MATERIAL FOR THE TASK

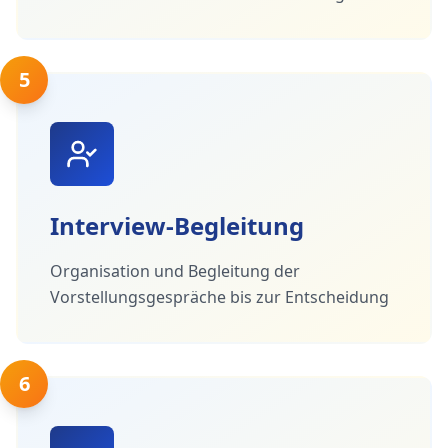
5
Interview-Begleitung
Organisation und Begleitung der
Vorstellungsgespräche bis zur Entscheidung
6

EXERCISE AIM
All lines from the one that contains "Organisation und Begleitung der" to the end of the records above are to be copied exactly; leave out the rest.

OUTPUT FOR THIS EXERCISE
Organisation und Begleitung der
Vorstellungsgespräche bis zur Entscheidung
6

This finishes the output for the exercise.